═══ Exercise material

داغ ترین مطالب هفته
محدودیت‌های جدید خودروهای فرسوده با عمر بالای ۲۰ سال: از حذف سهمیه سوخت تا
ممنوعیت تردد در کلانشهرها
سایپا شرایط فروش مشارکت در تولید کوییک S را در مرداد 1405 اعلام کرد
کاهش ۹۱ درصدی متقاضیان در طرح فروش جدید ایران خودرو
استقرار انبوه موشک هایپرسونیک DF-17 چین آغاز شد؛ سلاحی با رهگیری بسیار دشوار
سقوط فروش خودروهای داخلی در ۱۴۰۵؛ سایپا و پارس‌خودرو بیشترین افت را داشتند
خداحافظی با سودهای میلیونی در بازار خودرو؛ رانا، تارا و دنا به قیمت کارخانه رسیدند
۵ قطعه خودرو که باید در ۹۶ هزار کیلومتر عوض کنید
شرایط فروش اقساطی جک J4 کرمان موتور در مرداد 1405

══════

:: Problem statement ::
How many lines in the rows above contain the string "جدید"? Case counts. Reply with the number only.

:: Output of the task ::
2